PAGE TEXT:
►

# Woot! Woot!!!! New 125G (Soil/light/plumbing selection)!!!



## taekwondodo (Dec 14, 2005)

While searching craigslist, I ran across a 125 AGA for $150 (Tank, stand and two, 2x90 Coralife CPF fixtures, 1/2 bucket of salt).

How do you spell s-t-e-a-l...??? (I could almost get $100 for the lights alone...)

I love the size and depth of this thing. I've never been able to keep Amazon swords because they just get too big for my 55, but there'll be a whole corner of this baby dedicated to them. Although it'll probably be before Christmas before it's filled and planted(wife hates the pine stand - going to rebuild in hickory or cherry), I'm starting to think the tank through.

Planning on:

Background - Black
Substrate - Soilmaster select charcoal over a layer of peat/laterite
Lighting - I can use the 4x90 CPFs, but might sell them and upgrade to 4x70W (DIY) MH - I love the way metal halide shimmers.
Circulation - thinking this one through... debating on whether to drill the back wall (done this on many of my tanks before and have the tools) or not. But I think I want water flowing L-R (and R-L, on timers/solenoids) instead of F-B...which will require different plumbing options (anyone know any good diy solenoid valves?). May combine this with a sump/overflow set-up...
 Pump - looking for something inexpensive to operate (watts) but with good flow (that I can adjust) - suggestions welcome.
 Filter - Looking around for a used, small swimming-poll/jacuzzi DE/pleated filter to use as a cannister filter.

◄

Extracted data entries
►

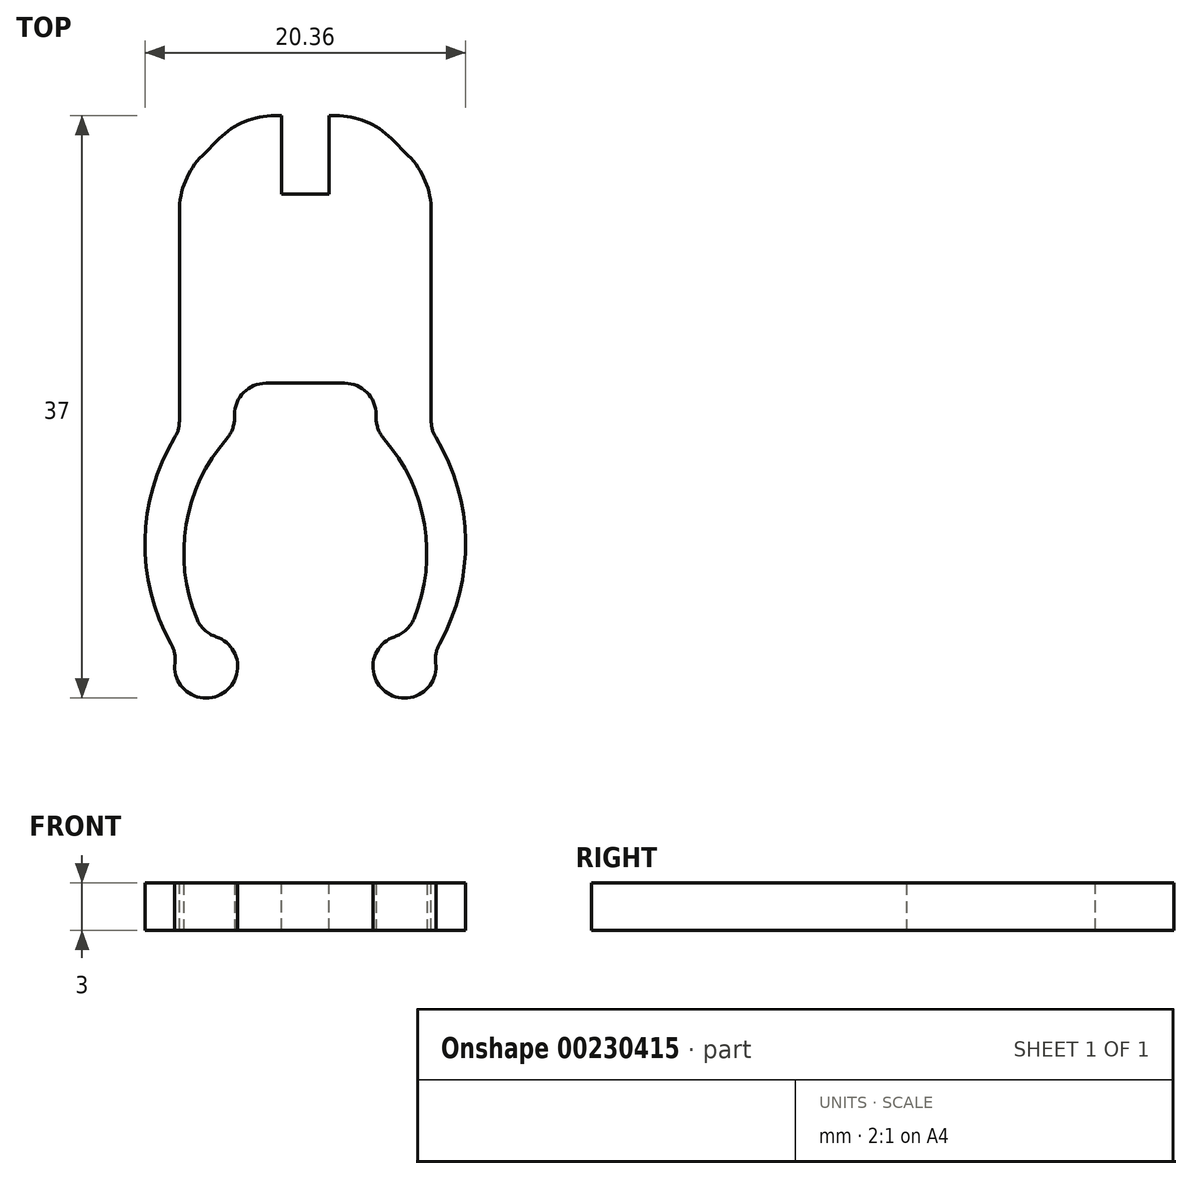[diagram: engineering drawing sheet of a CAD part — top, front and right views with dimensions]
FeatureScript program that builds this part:
annotation { "Feature Type Name" : "Feature", "Feature Type Description" : "" }
export const myFeature = defineFeature(function(context is Context, id is Id, definition is map)
    precondition{}
    {
        {
            var Q0;
            Q0=qCreatedBy(makeId("Top.planeOp"),FACE);
            var sketch = newSketch(context, id + "F0", { "sketchPlane" : qUnion([Q0])});
            skSolve(sketch);
        }
        {
            var Q0;
            Q0=qCreatedBy(makeId("Top.planeOp"),FACE);
            var sketch = newSketch(context, id + "F1", { "sketchPlane" : qUnion([Q0])});
            skLineSegment(sketch, "E0.bottom", {"start": v(25, -9) * mm, "end": v(41, -9) * mm});
            skLineSegment(sketch, "E0.top", {"start": v(25, -29) * mm, "end": v(41, -29) * mm});
            skLineSegment(sketch, "E0.left", {"start": v(25, -9) * mm, "end": v(25, -29) * mm});
            skLineSegment(sketch, "E0.right", {"start": v(41, -9) * mm, "end": v(41, -29) * mm});
            skLineSegment(sketch, "E1.bottom", {"start": v(28.5, -29) * mm, "end": v(37.5, -29) * mm});
            skLineSegment(sketch, "E1.top", {"start": v(28.5, -26) * mm, "end": v(37.5, -26) * mm});
            skLineSegment(sketch, "E1.left", {"start": v(28.5, -29) * mm, "end": v(28.5, -26) * mm});
            skLineSegment(sketch, "E1.right", {"start": v(37.5, -29) * mm, "end": v(37.5, -26) * mm});
            skCircle(sketch, "E2", {"center": v(26.7, -44) * mm, "radius": 2 * mm});
            skCircle(sketch, "E3", {"center": v(26.7, -44) * mm, "radius": 1 * mm});
            skArc(sketch, "E4", {"start": v(25, -29) * mm, "mid": v(22.85, -36.98) * mm, "end": v(25.94, -44.65) * mm});
            skArc(sketch, "E5", {"start": v(28.5, -29) * mm, "mid": v(25.3, -36.01) * mm, "end": v(27.5, -43.4) * mm});
            skLineSegment(sketch, "E6", {"start": v(33, -9) * mm, "end": v(33, -43.66) * mm});
            skSolve(sketch);
        }
        {
            var Q0;
            {var subQ0=sQuery(id+"F1.wireOp",EDGE,"E4");var subQ1=sQuery(id+"F1.wireOp",EDGE,"E2");var subQ2=makeQuery(id+"F1.imprint","INTERSECT",VERTEX,{"derivedFrom":[subQ1,subQ0]});Q0=makeQuery(id+"F1.imprint","IMPRINT",FACE,{"disambiguationData":[TD([[makeQuery(id+"F1.imprint","IMPRINT",EDGE,{"disambiguationData":[TD([[subQ2,-1.0]])],"derivedFrom":subQ1}),1.0]])]});}
            var Q1;
            {var subQ0=sQuery(id+"F1.wireOp",EDGE,"E3");var subQ1=makeQuery(id+"F1.imprint","INTERSECT",VERTEX,{"derivedFrom":[subQ0,sQuery(id+"F1.wireOp",EDGE,"E4")]});Q1=makeQuery(id+"F1.imprint","IMPRINT",FACE,{"disambiguationData":[TD([[makeQuery(id+"F1.imprint","IMPRINT",EDGE,{"disambiguationData":[TD([[subQ1,1.0]])],"derivedFrom":subQ0}),1.0]])]});}
            var Q2;
            {var subQ0=sQuery(id+"F1.wireOp",EDGE,"E4");var subQ1=sQuery(id+"F1.wireOp",EDGE,"E2");var subQ2=makeQuery(id+"F1.imprint","INTERSECT",VERTEX,{"derivedFrom":[subQ1,subQ0]});Q2=makeQuery(id+"F1.imprint","IMPRINT",FACE,{"disambiguationData":[TD([[makeQuery(id+"F1.imprint","IMPRINT",EDGE,{"disambiguationData":[TD([[subQ2,1.0]])],"derivedFrom":subQ1}),1.0]])]});}
            var Q3;
            {var subQ0=sQuery(id+"F1.wireOp",EDGE,"E4");var subQ5=sQuery(id+"F1.wireOp",EDGE,"E2");var subQ6=makeQuery(id+"F1.imprint","INTERSECT",VERTEX,{"derivedFrom":[subQ5,subQ0]});Q3=makeQuery(id+"F1.imprint","IMPRINT",FACE,{"disambiguationData":[TD([[makeQuery(id+"F1.imprint","IMPRINT",EDGE,{"disambiguationData":[TD([[subQ6,1.0]])],"derivedFrom":subQ5}),-1.0]])]});}
            var Q4;
            {var subQ6=sQuery(id+"F1.wireOp",EDGE,"E0.left");Q4=makeQuery(id+"F1.imprint","IMPRINT",FACE,{"disambiguationData":[TD([[makeQuery(id+"F1.imprint","IMPRINT",EDGE,{"derivedFrom":subQ6}),1.0]])]});}
            extrude(context, id + "F2", {"entities" : qUnion([Q0, Q1, Q2, Q3, Q4]), "depth" : 3 * mm, "symmetric" : true});
        }
        {
            var Q0;
            Q0=makeQuery(id+"F2.opExtrude","SWEPT_BODY",BODY,{"disambiguationData":[OSD([sQuery(id+"F1.wireOp",EDGE,"E0.bottom"),sQuery(id+"F1.wireOp",EDGE,"E0.left"),sQuery(id+"F1.wireOp",EDGE,"E1.top"),sQuery(id+"F1.wireOp",EDGE,"E1.left"),sQuery(id+"F1.wireOp",EDGE,"E2"),sQuery(id+"F1.wireOp",EDGE,"E4"),sQuery(id+"F1.wireOp",EDGE,"E5"),sQuery(id+"F1.wireOp",EDGE,"E6")])]});
            transform(context, id + "F3", {"entities" : qUnion([Q0]), "transformType" : TransformType.TRANSLATION_3D, "dx" : -33 * mm, "dy" : 26 * mm, "dz" : 0 * mm, "makeCopy" : false});
        }
        {
            var Q0;
            Q0=makeQuery(id+"F2.opExtrude","SWEPT_BODY",BODY,{"disambiguationData":[OSD([sQuery(id+"F1.wireOp",EDGE,"E0.bottom"),sQuery(id+"F1.wireOp",EDGE,"E0.left"),sQuery(id+"F1.wireOp",EDGE,"E1.top"),sQuery(id+"F1.wireOp",EDGE,"E1.left"),sQuery(id+"F1.wireOp",EDGE,"E2"),sQuery(id+"F1.wireOp",EDGE,"E4"),sQuery(id+"F1.wireOp",EDGE,"E5"),sQuery(id+"F1.wireOp",EDGE,"E6")])]});
            var Q1;
            Q1=qCreatedBy(makeId("Right.planeOp"),FACE);
            mirror(context, id + "F4", {"operationType" : NewBodyOperationType.ADD, "entities" : qUnion([Q0]), "mirrorPlane" : qUnion([Q1])});
        }
        {
            var Q0;
            {var subQ0=makeQuery(id+"F2.opExtrude","CAP_FACE",FACE,{"disambiguationData":[OSD([sQuery(id+"F1.wireOp",EDGE,"E0.bottom"),sQuery(id+"F1.wireOp",EDGE,"E0.left"),sQuery(id+"F1.wireOp",EDGE,"E1.top"),sQuery(id+"F1.wireOp",EDGE,"E1.left"),sQuery(id+"F1.wireOp",EDGE,"E2"),sQuery(id+"F1.wireOp",EDGE,"E4"),sQuery(id+"F1.wireOp",EDGE,"E5"),sQuery(id+"F1.wireOp",EDGE,"E6")])],"isStart":false});Q0=makeQuery(id+"F4.boolean.opBoolean","MERGE",FACE,{"derivedFrom":[subQ0,makeQuery(id+"F4.opPattern","COPY",FACE,{"derivedFrom":subQ0,"instanceName":"1"})]});}
            var sketch = newSketch(context, id + "F5", { "sketchPlane" : qUnion([Q0])});
            skLineSegment(sketch, "E7.bottom", {"start": v(-1.5, 17) * mm, "end": v(1.5, 17) * mm});
            skLineSegment(sketch, "E7.top", {"start": v(-1.5, 12) * mm, "end": v(1.5, 12) * mm});
            skLineSegment(sketch, "E7.left", {"start": v(-1.5, 17) * mm, "end": v(-1.5, 12) * mm});
            skLineSegment(sketch, "E7.right", {"start": v(1.5, 17) * mm, "end": v(1.5, 12) * mm});
            skPoint(sketch, "E8", {"position": v(0, 12) * mm});
            skSolve(sketch);
        }
        {
            var Q0;
            Q0 = qSketchRegion(id + "F5", true);
            extrude(context, id + "F6", {"entities" : qUnion([Q0]), "operationType" : NewBodyOperationType.REMOVE, "oppositeDirection" : true, "depth" : 25 * mm});
        }
        {
            var Q0;
            Q0=makeQuery(id+"F2.opExtrude","SWEPT_EDGE",EDGE,{"disambiguationData":[OSD([sQuery(id+"F1.wireOp",EDGE,"E0.bottom"),sQuery(id+"F1.wireOp",EDGE,"E0.left")])]});
            var Q1;
            Q1=makeQuery(id+"F4.opPattern","COPY",EDGE,{"derivedFrom":makeQuery(id+"F2.opExtrude","SWEPT_EDGE",EDGE,{"disambiguationData":[OSD([sQuery(id+"F1.wireOp",EDGE,"E0.bottom"),sQuery(id+"F1.wireOp",EDGE,"E0.left")])]}),"instanceName":"1"});
            chamfer(context, id + "F7", {"entities" : qUnion([Q0, Q1]), "width" : 4 * mm, "tangentPropagation" : true});
        }
        {
            var Q0;
            {var subQ0=sQuery(id+"F1.wireOp",EDGE,"E0.left");Q0=makeQuery(id+"F7.opChamfer","BLEND_EDGE",EDGE,{"blendedFrom":[makeQuery(id+"F2.opExtrude","SWEPT_EDGE",EDGE,{"disambiguationData":[OSD([sQuery(id+"F1.wireOp",EDGE,"E0.bottom"),subQ0])]}),makeQuery(id+"F2.opExtrude","SWEPT_FACE",FACE,{"disambiguationData":[OSD([subQ0])]})],"blendedInto":[makeQuery(id+"F2.opExtrude","SWEPT_FACE",FACE,{"disambiguationData":[OSD([subQ0])]})]});}
            var Q1;
            {var subQ6=sQuery(id+"F1.wireOp",EDGE,"E0.left");var subQ7=sQuery(id+"F1.wireOp",EDGE,"E0.bottom");var subQ10=makeQuery(id+"F2.opExtrude","SWEPT_FACE",FACE,{"disambiguationData":[OSD([subQ7])]});Q1=makeQuery(id+"F7.opChamfer","BLEND_EDGE",EDGE,{"blendedFrom":[makeQuery(id+"F2.opExtrude","SWEPT_EDGE",EDGE,{"disambiguationData":[OSD([subQ7,subQ6])]}),makeQuery(id+"F6.boolean.opBoolean","SPLIT",FACE,{"disambiguationData":[TD([makeQuery(id+"F2.opExtrude","SWEPT_FACE",FACE,{"disambiguationData":[OSD([subQ6])]})])],"derivedFrom":makeQuery(id+"F4.boolean.opBoolean","MERGE",FACE,{"derivedFrom":[subQ10,makeQuery(id+"F4.opPattern","COPY",FACE,{"derivedFrom":subQ10,"instanceName":"1"})]})})],"blendedInto":[makeQuery(id+"F6.boolean.opBoolean","SPLIT",FACE,{"disambiguationData":[TD([makeQuery(id+"F2.opExtrude","SWEPT_FACE",FACE,{"disambiguationData":[OSD([subQ6])]})])],"derivedFrom":makeQuery(id+"F4.boolean.opBoolean","MERGE",FACE,{"derivedFrom":[subQ10,makeQuery(id+"F4.opPattern","COPY",FACE,{"derivedFrom":subQ10,"instanceName":"1"})]})})]});}
            var Q2;
            {var subQ6=sQuery(id+"F1.wireOp",EDGE,"E0.left");var subQ7=sQuery(id+"F1.wireOp",EDGE,"E0.bottom");var subQ10=makeQuery(id+"F2.opExtrude","SWEPT_FACE",FACE,{"disambiguationData":[OSD([subQ7])]});Q2=makeQuery(id+"F7.opChamfer","BLEND_EDGE",EDGE,{"blendedFrom":[makeQuery(id+"F4.opPattern","COPY",EDGE,{"derivedFrom":makeQuery(id+"F2.opExtrude","SWEPT_EDGE",EDGE,{"disambiguationData":[OSD([subQ7,subQ6])]}),"instanceName":"1"}),makeQuery(id+"F6.boolean.opBoolean","SPLIT",FACE,{"disambiguationData":[TD([makeQuery(id+"F4.opPattern","COPY",FACE,{"derivedFrom":makeQuery(id+"F2.opExtrude","SWEPT_FACE",FACE,{"disambiguationData":[OSD([subQ6])]}),"instanceName":"1"})])],"derivedFrom":makeQuery(id+"F4.boolean.opBoolean","MERGE",FACE,{"derivedFrom":[subQ10,makeQuery(id+"F4.opPattern","COPY",FACE,{"derivedFrom":subQ10,"instanceName":"1"})]})})],"blendedInto":[makeQuery(id+"F6.boolean.opBoolean","SPLIT",FACE,{"disambiguationData":[TD([makeQuery(id+"F4.opPattern","COPY",FACE,{"derivedFrom":makeQuery(id+"F2.opExtrude","SWEPT_FACE",FACE,{"disambiguationData":[OSD([subQ6])]}),"instanceName":"1"})])],"derivedFrom":makeQuery(id+"F4.boolean.opBoolean","MERGE",FACE,{"derivedFrom":[subQ10,makeQuery(id+"F4.opPattern","COPY",FACE,{"derivedFrom":subQ10,"instanceName":"1"})]})})]});}
            var Q3;
            {var subQ0=sQuery(id+"F1.wireOp",EDGE,"E0.left");Q3=makeQuery(id+"F7.opChamfer","BLEND_EDGE",EDGE,{"blendedFrom":[makeQuery(id+"F4.opPattern","COPY",EDGE,{"derivedFrom":makeQuery(id+"F2.opExtrude","SWEPT_EDGE",EDGE,{"disambiguationData":[OSD([sQuery(id+"F1.wireOp",EDGE,"E0.bottom"),subQ0])]}),"instanceName":"1"}),makeQuery(id+"F4.opPattern","COPY",FACE,{"derivedFrom":makeQuery(id+"F2.opExtrude","SWEPT_FACE",FACE,{"disambiguationData":[OSD([subQ0])]}),"instanceName":"1"})],"blendedInto":[makeQuery(id+"F4.opPattern","COPY",FACE,{"derivedFrom":makeQuery(id+"F2.opExtrude","SWEPT_FACE",FACE,{"disambiguationData":[OSD([subQ0])]}),"instanceName":"1"})]});}
            fillet(context, id + "F8", {"entities" : qUnion([Q0, Q1, Q2, Q3]), "radius" : 5 * mm, "tangentPropagation" : true, "allowEdgeOverflow" : false});
        }
        {
            var Q0;
            Q0=makeQuery(id+"F2.opExtrude","SWEPT_EDGE",EDGE,{"disambiguationData":[OSD([sQuery(id+"F1.wireOp",EDGE,"E0.top"),sQuery(id+"F1.wireOp",EDGE,"E0.left"),sQuery(id+"F1.wireOp",EDGE,"E4")])]});
            var Q1;
            Q1=makeQuery(id+"F2.opExtrude","SWEPT_EDGE",EDGE,{"disambiguationData":[OSD([sQuery(id+"F1.wireOp",EDGE,"E0.top"),sQuery(id+"F1.wireOp",EDGE,"E1.bottom"),sQuery(id+"F1.wireOp",EDGE,"E1.left"),sQuery(id+"F1.wireOp",EDGE,"E5")])]});
            var Q2;
            Q2=makeQuery(id+"F4.opPattern","COPY",EDGE,{"derivedFrom":makeQuery(id+"F2.opExtrude","SWEPT_EDGE",EDGE,{"disambiguationData":[OSD([sQuery(id+"F1.wireOp",EDGE,"E0.top"),sQuery(id+"F1.wireOp",EDGE,"E1.bottom"),sQuery(id+"F1.wireOp",EDGE,"E1.left"),sQuery(id+"F1.wireOp",EDGE,"E5")])]}),"instanceName":"1"});
            var Q3;
            Q3=makeQuery(id+"F4.opPattern","COPY",EDGE,{"derivedFrom":makeQuery(id+"F2.opExtrude","SWEPT_EDGE",EDGE,{"disambiguationData":[OSD([sQuery(id+"F1.wireOp",EDGE,"E0.top"),sQuery(id+"F1.wireOp",EDGE,"E0.left"),sQuery(id+"F1.wireOp",EDGE,"E4")])]}),"instanceName":"1"});
            var Q4;
            Q4=makeQuery(id+"F2.opExtrude","SWEPT_EDGE",EDGE,{"disambiguationData":[OSD([sQuery(id+"F1.wireOp",EDGE,"E1.top"),sQuery(id+"F1.wireOp",EDGE,"E1.left")])]});
            var Q5;
            Q5=makeQuery(id+"F4.opPattern","COPY",EDGE,{"derivedFrom":makeQuery(id+"F2.opExtrude","SWEPT_EDGE",EDGE,{"disambiguationData":[OSD([sQuery(id+"F1.wireOp",EDGE,"E1.top"),sQuery(id+"F1.wireOp",EDGE,"E1.left")])]}),"instanceName":"1"});
            var Q6;
            Q6=makeQuery(id+"F2.opExtrude","SWEPT_EDGE",EDGE,{"disambiguationData":[OSD([sQuery(id+"F1.wireOp",EDGE,"E2"),sQuery(id+"F1.wireOp",EDGE,"E4")])]});
            var Q7;
            Q7=makeQuery(id+"F2.opExtrude","SWEPT_EDGE",EDGE,{"disambiguationData":[OSD([sQuery(id+"F1.wireOp",EDGE,"E2"),sQuery(id+"F1.wireOp",EDGE,"E5")])]});
            var Q8;
            Q8=makeQuery(id+"F4.opPattern","COPY",EDGE,{"derivedFrom":makeQuery(id+"F2.opExtrude","SWEPT_EDGE",EDGE,{"disambiguationData":[OSD([sQuery(id+"F1.wireOp",EDGE,"E2"),sQuery(id+"F1.wireOp",EDGE,"E4")])]}),"instanceName":"1"});
            var Q9;
            Q9=makeQuery(id+"F4.opPattern","COPY",EDGE,{"derivedFrom":makeQuery(id+"F2.opExtrude","SWEPT_EDGE",EDGE,{"disambiguationData":[OSD([sQuery(id+"F1.wireOp",EDGE,"E2"),sQuery(id+"F1.wireOp",EDGE,"E5")])]}),"instanceName":"1"});
            fillet(context, id + "F9", {"entities" : qUnion([Q0, Q1, Q2, Q3, Q4, Q5, Q6, Q7, Q8, Q9]), "radius" : 2 * mm, "tangentPropagation" : true, "allowEdgeOverflow" : false});
        }
    });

◄

GIVEN PROBLEM:
What substrate does the aquarium thread plan to use in the 125-gallon tank? Rely only on the aquarium thread for your answer.

WRITTEN SOLUTION:
Soilmaster select charcoal over a layer of peat/laterite.